Janusz Kołodziej poprzedni rok może spisać na straty. Los nie oszczędzał zawodnika Fogo Unii Leszno – najpierw podczas jednego z sparingów doznał urazu mostka, natomiast miesiąc później odniósł kontuzję ręki, przez co dużą część sezonu spędził w roli kibica. Doświadczony żużlowiec wystąpił ostatecznie w ośmiu spotkaniach, a w prawie każdym zainkasował dwucyfrową zdobycz punktową. Mimo spadku Unii i kilku ofert transferowych, kapitan postanowił zostać na leszczyńskim okręcie i pomóc w awansie do PGE Ekstraligi.
Mimo ofert z PGE Ekstraligi postanowiłeś zostać w Lesznie. Skąd taka decyzja?
Czułem, iż nie potrzebuję zmian. Jest mi przykro z powodu spadku do Metalkas 2. Ekstraligi, chcielibyśmy zostać na najwyższym poziomie rozgrywkowym, ale to się nie udało. Wiedziałem, iż chcę pomóc Unii w powrocie do elity.
A co w przypadku braku awansu?
Jest zbyt wczesna pora na takie przemyślenia. Zobaczymy, co wydarzy się w następnym sezonie, ale wierzę, iż będzie wszystko dobrze.
W poprzednim sezonie urazy dały Ci się we znaki. Czy pojawiały się w ciężkich momentach takie myśli, aby zakończyć karierę żużlową?
Wiadomo, iż taki sezon, jak poprzedni, bardziej zbliża mnie do tego zakończenia. Nie boję się tego momentu, ale też nie chciałbym tej decyzji zbyt gwałtownie podejmować. Dopóki czuję się dobrze i cieszy mnie jazda na żużlu, to chciałbym to kontynuować. Na razie nie potrafię podać daty, kiedy nadejdzie koniec mojej jazdy.
Zainteresowanie Twoją osobą ze strony innych klubów było, a jak Ty się do tego odnosiłeś? Podejmowałeś w ogóle rozmowy czy od samego początku deklarowałeś, iż zostajesz w Lesznie?

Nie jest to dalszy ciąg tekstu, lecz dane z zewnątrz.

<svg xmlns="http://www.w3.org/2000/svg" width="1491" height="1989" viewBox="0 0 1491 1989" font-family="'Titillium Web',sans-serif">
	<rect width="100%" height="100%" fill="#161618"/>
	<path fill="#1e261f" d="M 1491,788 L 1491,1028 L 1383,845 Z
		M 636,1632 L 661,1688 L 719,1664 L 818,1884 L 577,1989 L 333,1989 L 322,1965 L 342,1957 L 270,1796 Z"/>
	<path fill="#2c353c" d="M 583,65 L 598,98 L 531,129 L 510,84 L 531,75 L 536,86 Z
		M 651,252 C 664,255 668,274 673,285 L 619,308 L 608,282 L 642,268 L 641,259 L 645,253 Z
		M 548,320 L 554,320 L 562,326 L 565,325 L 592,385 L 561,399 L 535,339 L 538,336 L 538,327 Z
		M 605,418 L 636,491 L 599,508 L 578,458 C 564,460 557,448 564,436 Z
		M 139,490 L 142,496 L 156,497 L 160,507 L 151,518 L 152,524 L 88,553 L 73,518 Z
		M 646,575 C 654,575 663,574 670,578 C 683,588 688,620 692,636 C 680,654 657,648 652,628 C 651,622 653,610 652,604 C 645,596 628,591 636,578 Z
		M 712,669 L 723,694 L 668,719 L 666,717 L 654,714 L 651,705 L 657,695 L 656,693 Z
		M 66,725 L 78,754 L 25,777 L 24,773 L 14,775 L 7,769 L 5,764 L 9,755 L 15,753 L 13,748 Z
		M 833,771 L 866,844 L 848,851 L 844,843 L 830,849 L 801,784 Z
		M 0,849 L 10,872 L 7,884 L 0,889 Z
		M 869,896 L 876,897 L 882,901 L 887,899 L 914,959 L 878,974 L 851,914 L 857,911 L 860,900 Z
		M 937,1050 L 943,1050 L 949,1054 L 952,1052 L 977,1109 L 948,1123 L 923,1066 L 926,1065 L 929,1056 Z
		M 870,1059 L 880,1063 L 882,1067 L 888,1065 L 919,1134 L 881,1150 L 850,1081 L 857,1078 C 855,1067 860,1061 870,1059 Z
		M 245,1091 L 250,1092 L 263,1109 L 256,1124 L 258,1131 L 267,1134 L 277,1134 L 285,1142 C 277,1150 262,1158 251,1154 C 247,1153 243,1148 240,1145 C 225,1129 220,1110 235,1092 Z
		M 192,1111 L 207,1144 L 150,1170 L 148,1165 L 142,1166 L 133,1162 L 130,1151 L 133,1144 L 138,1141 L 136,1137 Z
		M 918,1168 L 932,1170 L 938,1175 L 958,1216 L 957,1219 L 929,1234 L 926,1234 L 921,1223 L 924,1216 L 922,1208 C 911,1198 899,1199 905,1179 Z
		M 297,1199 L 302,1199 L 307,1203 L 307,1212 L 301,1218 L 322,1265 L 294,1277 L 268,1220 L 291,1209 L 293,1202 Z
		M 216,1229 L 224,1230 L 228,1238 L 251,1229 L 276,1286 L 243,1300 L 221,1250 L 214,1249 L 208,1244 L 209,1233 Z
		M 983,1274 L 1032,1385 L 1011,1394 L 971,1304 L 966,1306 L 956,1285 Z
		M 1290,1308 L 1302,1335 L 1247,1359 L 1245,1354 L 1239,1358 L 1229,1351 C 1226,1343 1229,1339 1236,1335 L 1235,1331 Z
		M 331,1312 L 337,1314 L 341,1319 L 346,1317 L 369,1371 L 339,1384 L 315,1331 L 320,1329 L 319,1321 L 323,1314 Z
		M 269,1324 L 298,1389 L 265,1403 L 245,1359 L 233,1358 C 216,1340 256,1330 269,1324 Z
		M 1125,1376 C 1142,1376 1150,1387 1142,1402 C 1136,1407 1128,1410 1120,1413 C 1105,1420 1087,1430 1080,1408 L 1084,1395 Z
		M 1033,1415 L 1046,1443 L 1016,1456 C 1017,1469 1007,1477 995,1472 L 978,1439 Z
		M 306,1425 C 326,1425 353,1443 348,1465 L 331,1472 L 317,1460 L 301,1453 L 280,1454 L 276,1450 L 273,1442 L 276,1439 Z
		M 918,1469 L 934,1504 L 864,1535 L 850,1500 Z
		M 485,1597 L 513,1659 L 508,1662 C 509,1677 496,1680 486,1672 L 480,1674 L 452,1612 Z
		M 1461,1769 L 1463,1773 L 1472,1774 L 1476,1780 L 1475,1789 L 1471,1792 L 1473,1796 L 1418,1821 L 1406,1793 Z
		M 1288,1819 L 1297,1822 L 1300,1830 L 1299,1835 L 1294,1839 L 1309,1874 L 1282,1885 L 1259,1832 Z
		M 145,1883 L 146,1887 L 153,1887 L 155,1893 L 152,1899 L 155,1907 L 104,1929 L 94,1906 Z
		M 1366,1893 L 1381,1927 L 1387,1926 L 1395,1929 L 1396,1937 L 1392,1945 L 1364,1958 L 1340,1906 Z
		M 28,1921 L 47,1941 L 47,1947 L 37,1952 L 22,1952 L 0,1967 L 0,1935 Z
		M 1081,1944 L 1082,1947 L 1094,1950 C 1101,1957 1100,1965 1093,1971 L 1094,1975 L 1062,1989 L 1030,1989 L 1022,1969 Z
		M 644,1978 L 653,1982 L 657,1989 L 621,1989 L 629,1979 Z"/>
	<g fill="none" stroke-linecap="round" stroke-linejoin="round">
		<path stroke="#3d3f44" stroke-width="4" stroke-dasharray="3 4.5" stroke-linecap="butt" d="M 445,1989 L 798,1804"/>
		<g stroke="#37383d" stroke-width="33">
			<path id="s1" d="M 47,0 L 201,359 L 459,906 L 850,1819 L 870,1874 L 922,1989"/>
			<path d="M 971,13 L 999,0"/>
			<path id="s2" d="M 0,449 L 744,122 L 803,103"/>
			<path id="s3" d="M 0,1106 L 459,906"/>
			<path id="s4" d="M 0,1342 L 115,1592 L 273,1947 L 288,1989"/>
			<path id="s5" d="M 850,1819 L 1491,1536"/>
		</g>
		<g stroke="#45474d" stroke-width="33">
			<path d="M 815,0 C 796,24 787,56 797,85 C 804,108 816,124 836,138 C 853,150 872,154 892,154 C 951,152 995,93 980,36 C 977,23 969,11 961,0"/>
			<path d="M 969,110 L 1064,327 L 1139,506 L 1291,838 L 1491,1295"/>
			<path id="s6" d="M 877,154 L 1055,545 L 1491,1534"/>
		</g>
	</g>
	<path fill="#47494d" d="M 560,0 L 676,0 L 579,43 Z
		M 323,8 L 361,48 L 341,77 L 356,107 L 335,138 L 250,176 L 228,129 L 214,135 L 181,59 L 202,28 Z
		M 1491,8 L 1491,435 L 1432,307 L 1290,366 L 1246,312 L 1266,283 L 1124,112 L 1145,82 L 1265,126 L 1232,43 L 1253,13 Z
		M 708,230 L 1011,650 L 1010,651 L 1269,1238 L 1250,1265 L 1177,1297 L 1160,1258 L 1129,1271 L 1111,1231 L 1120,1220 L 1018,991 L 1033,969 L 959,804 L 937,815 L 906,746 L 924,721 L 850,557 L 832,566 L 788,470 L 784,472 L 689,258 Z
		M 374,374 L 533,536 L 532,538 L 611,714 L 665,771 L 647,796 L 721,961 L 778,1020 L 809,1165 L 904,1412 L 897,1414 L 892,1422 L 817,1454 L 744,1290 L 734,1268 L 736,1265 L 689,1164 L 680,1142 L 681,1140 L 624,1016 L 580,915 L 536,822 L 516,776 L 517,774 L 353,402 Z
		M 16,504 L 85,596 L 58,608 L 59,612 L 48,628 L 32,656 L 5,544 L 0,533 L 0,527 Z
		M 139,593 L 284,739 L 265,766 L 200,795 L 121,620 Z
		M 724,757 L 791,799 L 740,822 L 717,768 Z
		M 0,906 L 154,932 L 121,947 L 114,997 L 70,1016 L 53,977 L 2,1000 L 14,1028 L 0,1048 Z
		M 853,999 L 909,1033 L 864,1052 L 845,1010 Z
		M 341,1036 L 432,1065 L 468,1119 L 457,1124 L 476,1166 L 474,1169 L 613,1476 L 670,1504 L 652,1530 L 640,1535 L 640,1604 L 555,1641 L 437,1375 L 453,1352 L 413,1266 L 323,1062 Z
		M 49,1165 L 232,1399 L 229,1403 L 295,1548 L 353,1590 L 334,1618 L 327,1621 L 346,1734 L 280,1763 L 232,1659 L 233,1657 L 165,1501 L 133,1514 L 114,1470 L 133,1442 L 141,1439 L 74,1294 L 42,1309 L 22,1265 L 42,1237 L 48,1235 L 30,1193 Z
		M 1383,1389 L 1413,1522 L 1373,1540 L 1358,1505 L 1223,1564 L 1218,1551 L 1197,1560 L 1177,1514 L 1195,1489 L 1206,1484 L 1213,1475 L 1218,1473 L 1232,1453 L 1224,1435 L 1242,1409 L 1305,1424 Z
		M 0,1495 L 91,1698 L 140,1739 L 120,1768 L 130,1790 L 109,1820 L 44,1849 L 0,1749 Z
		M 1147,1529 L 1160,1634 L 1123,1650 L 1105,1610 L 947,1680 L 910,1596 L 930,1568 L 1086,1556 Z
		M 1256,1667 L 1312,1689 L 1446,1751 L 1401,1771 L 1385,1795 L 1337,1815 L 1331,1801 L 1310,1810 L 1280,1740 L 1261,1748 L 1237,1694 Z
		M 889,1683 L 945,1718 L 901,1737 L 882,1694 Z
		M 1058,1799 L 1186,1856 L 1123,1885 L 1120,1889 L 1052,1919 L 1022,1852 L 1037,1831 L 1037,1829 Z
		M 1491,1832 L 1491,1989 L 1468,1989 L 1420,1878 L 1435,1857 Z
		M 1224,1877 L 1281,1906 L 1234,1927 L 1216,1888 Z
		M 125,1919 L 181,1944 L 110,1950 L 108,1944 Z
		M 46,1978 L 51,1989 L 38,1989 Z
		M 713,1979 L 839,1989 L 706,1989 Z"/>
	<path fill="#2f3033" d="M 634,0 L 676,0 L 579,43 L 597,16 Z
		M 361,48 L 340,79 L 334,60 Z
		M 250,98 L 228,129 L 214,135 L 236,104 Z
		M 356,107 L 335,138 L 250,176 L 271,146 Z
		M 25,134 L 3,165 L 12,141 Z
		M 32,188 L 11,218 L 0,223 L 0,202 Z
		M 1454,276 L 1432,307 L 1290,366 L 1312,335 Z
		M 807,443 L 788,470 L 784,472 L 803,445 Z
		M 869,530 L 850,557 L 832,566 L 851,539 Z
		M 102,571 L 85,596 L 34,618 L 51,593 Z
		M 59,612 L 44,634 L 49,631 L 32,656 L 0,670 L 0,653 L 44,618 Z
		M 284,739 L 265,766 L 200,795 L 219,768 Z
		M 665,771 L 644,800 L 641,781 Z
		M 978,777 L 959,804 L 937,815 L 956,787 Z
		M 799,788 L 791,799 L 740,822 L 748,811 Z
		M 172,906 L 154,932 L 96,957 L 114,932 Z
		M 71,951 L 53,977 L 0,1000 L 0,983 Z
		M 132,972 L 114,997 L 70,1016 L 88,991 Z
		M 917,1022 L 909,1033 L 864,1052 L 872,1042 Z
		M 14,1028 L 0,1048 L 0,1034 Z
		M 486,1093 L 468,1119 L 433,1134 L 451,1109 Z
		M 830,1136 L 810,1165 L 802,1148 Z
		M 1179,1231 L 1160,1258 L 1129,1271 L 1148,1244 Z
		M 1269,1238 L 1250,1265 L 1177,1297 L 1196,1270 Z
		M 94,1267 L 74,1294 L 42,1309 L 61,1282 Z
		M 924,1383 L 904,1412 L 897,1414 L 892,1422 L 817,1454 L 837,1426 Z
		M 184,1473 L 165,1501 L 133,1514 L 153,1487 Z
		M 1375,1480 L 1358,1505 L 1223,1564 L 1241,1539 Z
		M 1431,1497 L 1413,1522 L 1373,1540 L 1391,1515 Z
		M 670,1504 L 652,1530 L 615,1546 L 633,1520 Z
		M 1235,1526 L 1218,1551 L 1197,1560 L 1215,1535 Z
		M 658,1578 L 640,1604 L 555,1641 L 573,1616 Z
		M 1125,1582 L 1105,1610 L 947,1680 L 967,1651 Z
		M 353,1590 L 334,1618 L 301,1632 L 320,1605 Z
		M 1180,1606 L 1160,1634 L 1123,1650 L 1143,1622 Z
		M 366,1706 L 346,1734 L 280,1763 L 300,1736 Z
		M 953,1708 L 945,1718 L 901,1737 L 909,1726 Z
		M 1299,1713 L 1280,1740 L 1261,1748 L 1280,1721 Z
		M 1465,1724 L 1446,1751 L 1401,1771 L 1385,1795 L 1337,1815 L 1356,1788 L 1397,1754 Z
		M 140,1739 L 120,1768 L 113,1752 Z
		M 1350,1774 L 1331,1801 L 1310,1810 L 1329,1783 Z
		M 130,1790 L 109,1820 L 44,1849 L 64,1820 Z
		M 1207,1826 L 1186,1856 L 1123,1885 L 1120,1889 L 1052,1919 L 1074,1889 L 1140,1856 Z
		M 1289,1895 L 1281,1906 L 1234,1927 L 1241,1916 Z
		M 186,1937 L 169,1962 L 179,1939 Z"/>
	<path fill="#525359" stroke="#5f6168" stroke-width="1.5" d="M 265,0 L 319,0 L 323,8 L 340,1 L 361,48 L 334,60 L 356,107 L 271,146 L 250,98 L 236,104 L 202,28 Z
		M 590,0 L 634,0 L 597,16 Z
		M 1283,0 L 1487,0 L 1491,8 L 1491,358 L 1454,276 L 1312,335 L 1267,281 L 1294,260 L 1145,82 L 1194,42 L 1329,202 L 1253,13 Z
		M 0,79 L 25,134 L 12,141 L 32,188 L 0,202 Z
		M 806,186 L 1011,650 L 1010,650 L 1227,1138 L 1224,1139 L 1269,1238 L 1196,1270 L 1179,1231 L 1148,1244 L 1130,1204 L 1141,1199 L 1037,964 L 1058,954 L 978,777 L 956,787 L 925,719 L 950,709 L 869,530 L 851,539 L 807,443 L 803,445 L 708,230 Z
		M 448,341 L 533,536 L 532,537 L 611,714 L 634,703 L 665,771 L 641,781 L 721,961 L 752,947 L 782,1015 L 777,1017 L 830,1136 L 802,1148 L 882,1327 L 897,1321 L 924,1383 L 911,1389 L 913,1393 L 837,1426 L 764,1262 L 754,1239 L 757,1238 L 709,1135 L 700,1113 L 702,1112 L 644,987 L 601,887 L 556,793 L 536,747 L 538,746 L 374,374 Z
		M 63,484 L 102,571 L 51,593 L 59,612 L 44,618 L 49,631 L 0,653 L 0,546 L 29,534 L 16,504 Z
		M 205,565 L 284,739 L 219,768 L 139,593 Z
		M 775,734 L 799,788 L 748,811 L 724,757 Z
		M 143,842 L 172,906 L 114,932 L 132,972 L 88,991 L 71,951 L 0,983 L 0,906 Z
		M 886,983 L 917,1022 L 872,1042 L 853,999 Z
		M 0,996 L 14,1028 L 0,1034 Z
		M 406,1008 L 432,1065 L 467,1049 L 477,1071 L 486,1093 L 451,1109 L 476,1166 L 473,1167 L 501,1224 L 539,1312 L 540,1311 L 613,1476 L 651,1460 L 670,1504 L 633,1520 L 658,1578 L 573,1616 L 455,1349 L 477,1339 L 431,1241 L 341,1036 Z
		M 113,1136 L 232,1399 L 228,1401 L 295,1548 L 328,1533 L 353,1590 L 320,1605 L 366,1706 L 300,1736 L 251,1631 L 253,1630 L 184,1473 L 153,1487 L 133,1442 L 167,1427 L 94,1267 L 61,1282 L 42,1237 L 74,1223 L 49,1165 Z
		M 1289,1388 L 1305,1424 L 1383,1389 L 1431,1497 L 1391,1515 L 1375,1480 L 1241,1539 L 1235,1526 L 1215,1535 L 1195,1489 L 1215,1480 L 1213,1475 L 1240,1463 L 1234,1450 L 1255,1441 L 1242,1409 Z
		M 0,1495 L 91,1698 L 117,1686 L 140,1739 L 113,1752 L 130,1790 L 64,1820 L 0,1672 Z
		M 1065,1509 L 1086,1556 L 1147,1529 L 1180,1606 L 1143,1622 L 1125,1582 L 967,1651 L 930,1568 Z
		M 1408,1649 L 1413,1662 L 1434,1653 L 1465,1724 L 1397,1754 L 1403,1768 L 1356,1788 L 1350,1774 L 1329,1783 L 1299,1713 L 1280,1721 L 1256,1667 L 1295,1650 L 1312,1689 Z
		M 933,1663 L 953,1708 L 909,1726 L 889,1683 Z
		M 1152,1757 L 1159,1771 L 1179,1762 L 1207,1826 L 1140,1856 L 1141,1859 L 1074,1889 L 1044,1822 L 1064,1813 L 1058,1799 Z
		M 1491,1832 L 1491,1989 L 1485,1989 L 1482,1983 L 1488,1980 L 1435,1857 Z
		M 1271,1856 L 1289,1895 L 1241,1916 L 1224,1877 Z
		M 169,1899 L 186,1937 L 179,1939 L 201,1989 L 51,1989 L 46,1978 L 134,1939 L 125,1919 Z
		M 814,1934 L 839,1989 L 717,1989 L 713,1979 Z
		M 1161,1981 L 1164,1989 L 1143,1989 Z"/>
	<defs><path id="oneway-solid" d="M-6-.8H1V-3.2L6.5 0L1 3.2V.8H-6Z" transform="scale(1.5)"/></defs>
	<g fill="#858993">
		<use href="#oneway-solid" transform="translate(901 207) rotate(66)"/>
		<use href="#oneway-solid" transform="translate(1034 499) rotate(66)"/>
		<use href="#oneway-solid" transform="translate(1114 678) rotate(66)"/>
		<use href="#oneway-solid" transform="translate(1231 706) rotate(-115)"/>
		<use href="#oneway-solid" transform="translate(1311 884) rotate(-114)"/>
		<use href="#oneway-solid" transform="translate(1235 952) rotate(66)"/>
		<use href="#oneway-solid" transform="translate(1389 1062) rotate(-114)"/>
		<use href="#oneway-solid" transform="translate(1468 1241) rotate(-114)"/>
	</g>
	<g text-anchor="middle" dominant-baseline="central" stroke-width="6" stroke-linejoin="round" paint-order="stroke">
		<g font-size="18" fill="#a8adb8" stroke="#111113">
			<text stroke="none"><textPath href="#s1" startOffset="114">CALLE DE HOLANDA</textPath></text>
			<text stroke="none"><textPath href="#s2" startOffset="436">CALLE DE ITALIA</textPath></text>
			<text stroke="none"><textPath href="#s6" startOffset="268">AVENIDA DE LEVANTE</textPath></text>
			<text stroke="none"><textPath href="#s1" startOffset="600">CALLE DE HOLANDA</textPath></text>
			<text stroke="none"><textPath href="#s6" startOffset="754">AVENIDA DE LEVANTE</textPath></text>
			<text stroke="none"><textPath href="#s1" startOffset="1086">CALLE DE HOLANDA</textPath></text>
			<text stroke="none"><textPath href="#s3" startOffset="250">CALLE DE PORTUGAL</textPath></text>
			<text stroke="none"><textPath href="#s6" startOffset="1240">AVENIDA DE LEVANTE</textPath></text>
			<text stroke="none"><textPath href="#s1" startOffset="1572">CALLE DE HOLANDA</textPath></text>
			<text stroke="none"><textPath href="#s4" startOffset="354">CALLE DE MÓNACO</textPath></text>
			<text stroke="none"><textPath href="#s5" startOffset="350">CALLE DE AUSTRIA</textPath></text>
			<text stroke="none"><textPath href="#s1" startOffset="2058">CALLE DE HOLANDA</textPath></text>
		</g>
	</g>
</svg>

Tak, były propozycje z innych klubów, ale szczerze mówiąc choćby z nimi nie rozmawiałem. Przede wszystkim chciałem dogadać się z Fogo Unią Leszno, na tym się skupiałem i to się udało.

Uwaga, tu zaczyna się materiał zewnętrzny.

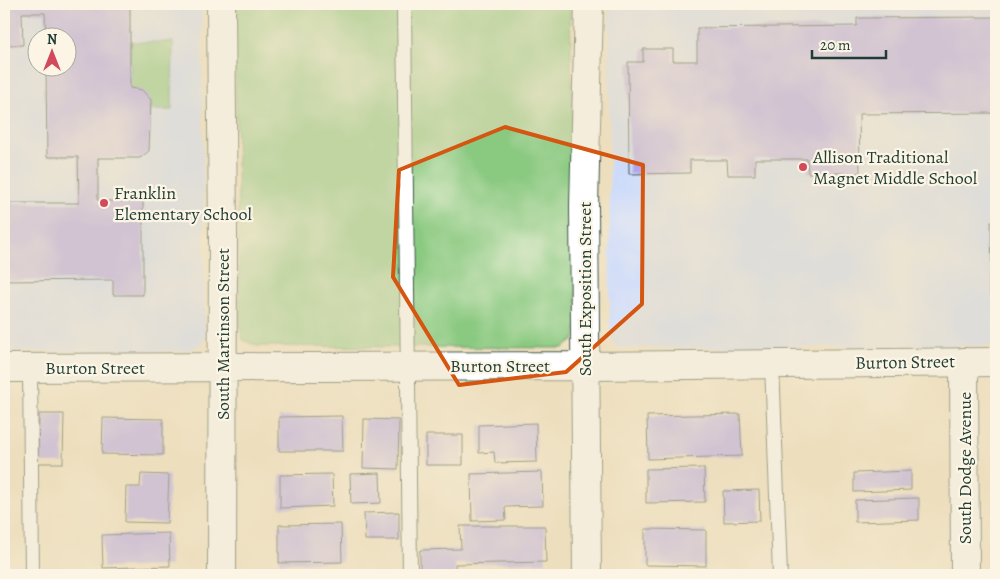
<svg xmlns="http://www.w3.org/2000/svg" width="1000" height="579" viewBox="0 0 1000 579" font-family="Alegreya,serif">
<rect width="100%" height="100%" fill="#fcf5e5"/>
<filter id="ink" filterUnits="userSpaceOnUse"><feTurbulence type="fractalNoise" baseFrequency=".02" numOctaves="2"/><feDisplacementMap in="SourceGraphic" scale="10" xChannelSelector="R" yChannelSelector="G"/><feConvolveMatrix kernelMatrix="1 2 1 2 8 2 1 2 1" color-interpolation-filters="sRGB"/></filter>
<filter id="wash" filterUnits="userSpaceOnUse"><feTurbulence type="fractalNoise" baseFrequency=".0096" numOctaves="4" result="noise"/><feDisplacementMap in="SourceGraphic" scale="20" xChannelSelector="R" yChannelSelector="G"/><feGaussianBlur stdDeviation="1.12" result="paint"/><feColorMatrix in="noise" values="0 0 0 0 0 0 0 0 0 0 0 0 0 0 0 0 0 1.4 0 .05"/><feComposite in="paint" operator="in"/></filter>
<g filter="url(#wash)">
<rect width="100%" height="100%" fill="#eddfbd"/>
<path fill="#cddbfa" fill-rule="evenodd" d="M4 4H202L205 338 200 345 186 351 4 352ZM38 38H68V68H38Z
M609 4H996V346L619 348 612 343 610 331Z"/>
<path fill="#89c980" stroke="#54835a" d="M234 4H570L577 324 575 339 563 348 257 346 243 340 240 326Z
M130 42H173L172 110H151V100L142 90 130 88Z"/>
<g id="blocks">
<path fill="#afa2eb" d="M4 4H130V88L142 90 151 100 149 151 140 158H98V201H143V295H113V280L4 281V203H79L78 157H47L46 68H68V38H46L45 13H22L23 45H4Z
M996 17V113L859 114 860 173H808L807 159H755V175H728L727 160H690V173L629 174 628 62H643V49H673V61H697V28L857 26V18Z
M991 222H996V297H992Z
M39 414H64L63 463H38Z
M740 414 742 456 648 459 647 416Z
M342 416 343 451H279V417Z
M103 418 163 419V455L102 454Z
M364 419 399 420 398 469 363 468Z
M536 423 537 462 495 463 494 452 479 453V425Z
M426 435H463V465H426Z
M704 468 705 502 646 503V469Z
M911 471V490L854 492V473Z
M542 472 543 506 505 507 506 520 472 521 471 474Z
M380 473 381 503 351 504 350 474Z
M141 474 169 475 167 523 125 522 126 487H140Z
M332 474 333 506 280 508V475Z
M759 490 760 521 724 522 723 491Z
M919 498V520L855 522V500Z
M399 512V540H365L364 513Z
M341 524 342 562 279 563V525Z
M460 526H545L546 562 455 564 456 575H420V550L461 549Z
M645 529 706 530V566L645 565Z
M169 533 170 566 103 568 102 535Z"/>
</g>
</g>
<g filter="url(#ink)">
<use href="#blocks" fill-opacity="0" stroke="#3e5549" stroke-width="1"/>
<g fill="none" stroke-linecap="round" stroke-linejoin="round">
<g stroke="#3e5549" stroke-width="16">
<path id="service" d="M404 4 410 575
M772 364 780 575
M30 368 32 575"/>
</g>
<g stroke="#3e5549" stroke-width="30">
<path id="minor" d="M221 4 223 235 222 575
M964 362 965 575
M4 368 585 366 996 362
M587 575 584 206 589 4"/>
</g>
<use href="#service" stroke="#fff" stroke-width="14"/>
<use href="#minor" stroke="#fff" stroke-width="28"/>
</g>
</g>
<path d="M0 0H1000V579H0ZM505 127 643 165 642 304 566 372 459 385 393 277 399 170Z" fill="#eddfbd" fill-opacity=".55" fill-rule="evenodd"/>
<path fill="none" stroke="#d45610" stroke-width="4" stroke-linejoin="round" d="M505 127 643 165 642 304 566 372 459 385 393 277 399 170Z"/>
<g fill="#d1495b" stroke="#fcf5e5" stroke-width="2">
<circle cx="803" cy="167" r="5"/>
<circle cx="104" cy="203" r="5"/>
</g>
<g text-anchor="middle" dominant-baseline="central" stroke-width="4.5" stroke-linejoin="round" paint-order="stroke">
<g font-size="18" fill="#1f3d34" stroke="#fcf5e5" text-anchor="start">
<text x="813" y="157">Allison Traditional<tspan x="813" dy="21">Magnet Middle School</tspan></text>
<text x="114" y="193">Franklin<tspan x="114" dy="21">Elementary School</tspan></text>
</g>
<g font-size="18" fill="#1f3d34" stroke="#fcf5e5">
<text transform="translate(585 289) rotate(-90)">South Exposition Street</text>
<text transform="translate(223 334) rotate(-90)">South Martinson Street</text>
<text transform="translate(905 362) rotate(-1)">Burton Street</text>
<text x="500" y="366">Burton Street</text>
<text x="95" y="368">Burton Street</text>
<text transform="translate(965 468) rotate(-90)">South Dodge Avenue</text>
</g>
</g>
<rect width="1000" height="579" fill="none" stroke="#fcf5e5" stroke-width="20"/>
<g transform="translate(52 52)"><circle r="24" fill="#fcf5e5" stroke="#a4ab9e"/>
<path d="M0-4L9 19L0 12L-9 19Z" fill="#d1495b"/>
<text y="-8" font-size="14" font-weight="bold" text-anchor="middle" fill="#1f3d34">N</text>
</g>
<path d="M812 50v8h74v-8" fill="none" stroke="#1f3d34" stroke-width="2.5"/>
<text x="820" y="50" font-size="15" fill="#1f3d34" stroke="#fcf5e5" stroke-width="4" paint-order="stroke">20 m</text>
</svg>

Wybiegnijmy trochę w przyszłość, tę niesprecyzowaną. Czy po zakończeniu jazdy na żużlu widzisz siebie gdzieś jako trenera w rozgrywkach ligowych?
Ciężkie pytanie, ponieważ nie wiem, jaka będzie moja przyszłość, jak to się wszystko potoczy. Nie wiem w jakiej roli odnajdę się po zakończeniu kariery, ale wiem, iż jest kilka ścieżek. Czas pokaże, którą z nich podążę.
Można śmiało powiedzieć, iż jesteś legendą Fogo Unii Leszno. Chciałbyś zakończyć właśnie tutaj swoją karierę?
Pewnie tak, choć zobaczymy, jaki scenariusz napisze życie. Mam nadzieję, iż właśnie tak się wydarzy.